• _Provided material_:
# # #
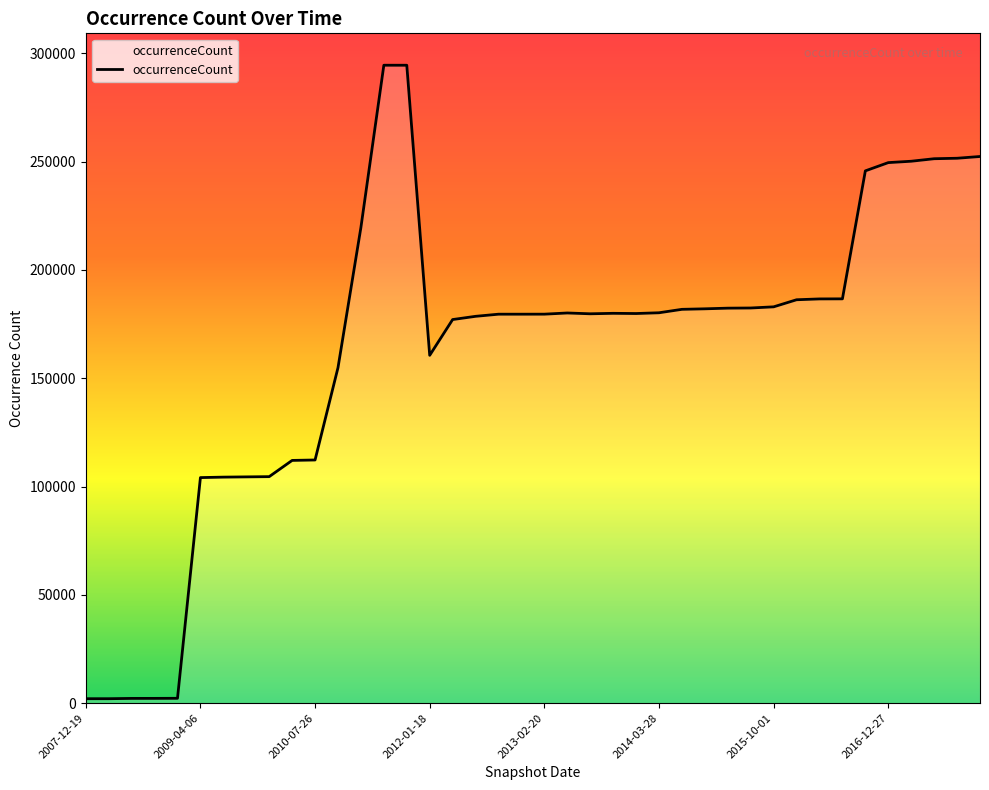

What is the maximum value shown in the chart?

294539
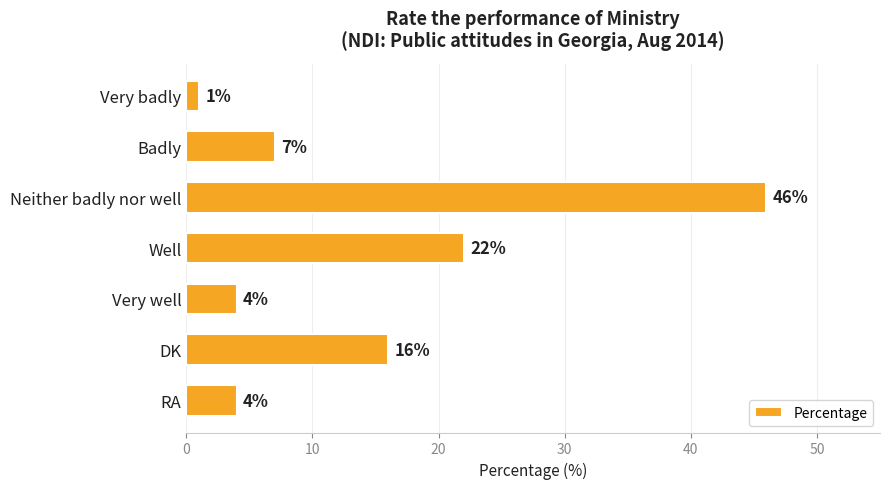

Reading top to bottom, list all the values displayed in this chart.

Very badly=1	Badly=7	Neither badly nor well=46	Well=22	Very well=4	DK=16	RA=4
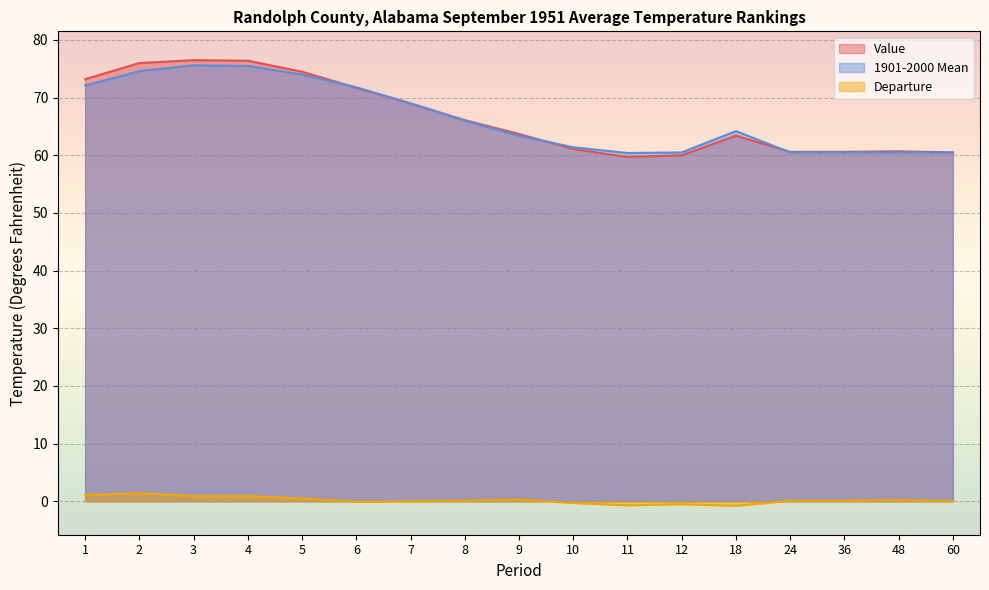

Where is 1901-2000 Mean nearest to the value 68?

7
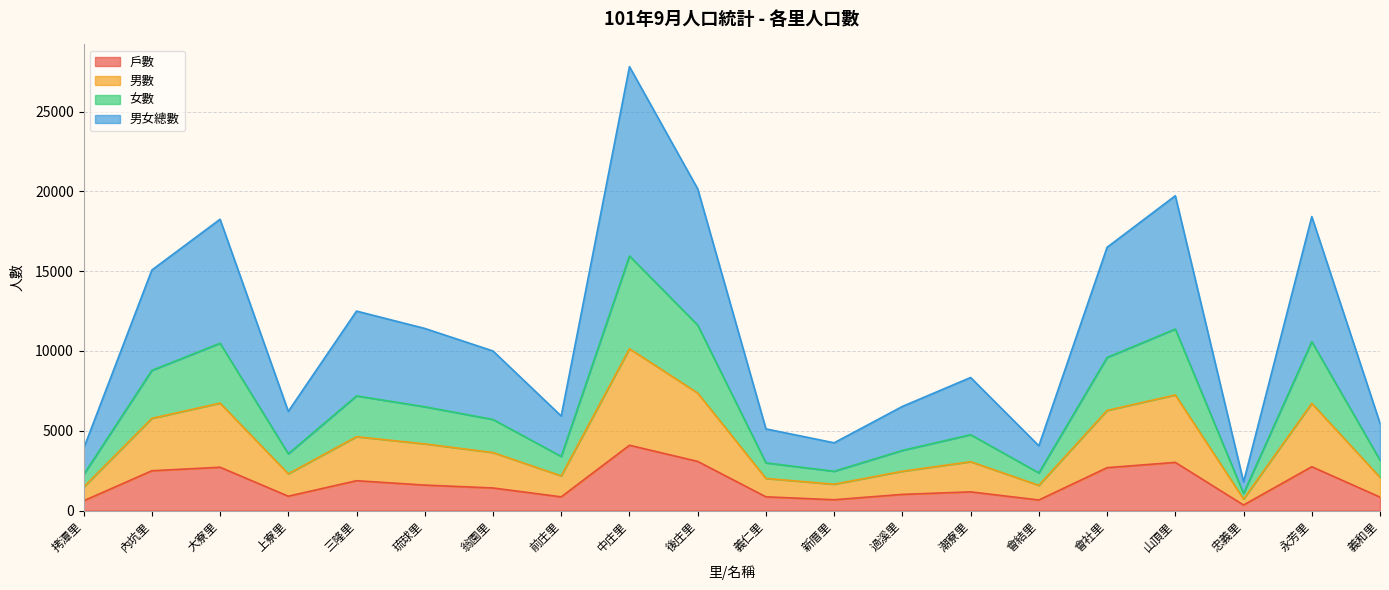

What is the label of the 15th point from the left?

會結里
# # #
• _Task to carry out_: Transcribe every item above word for word, leaving out the pictures.

• _Answer box_:
What is the maximum value shown in the chart?

294539

Reading top to bottom, list all the values displayed in this chart.

Very badly=1	Badly=7	Neither badly nor well=46	Well=22	Very well=4	DK=16	RA=4

Where is 1901-2000 Mean nearest to the value 68?

7

What is the label of the 15th point from the left?

會結里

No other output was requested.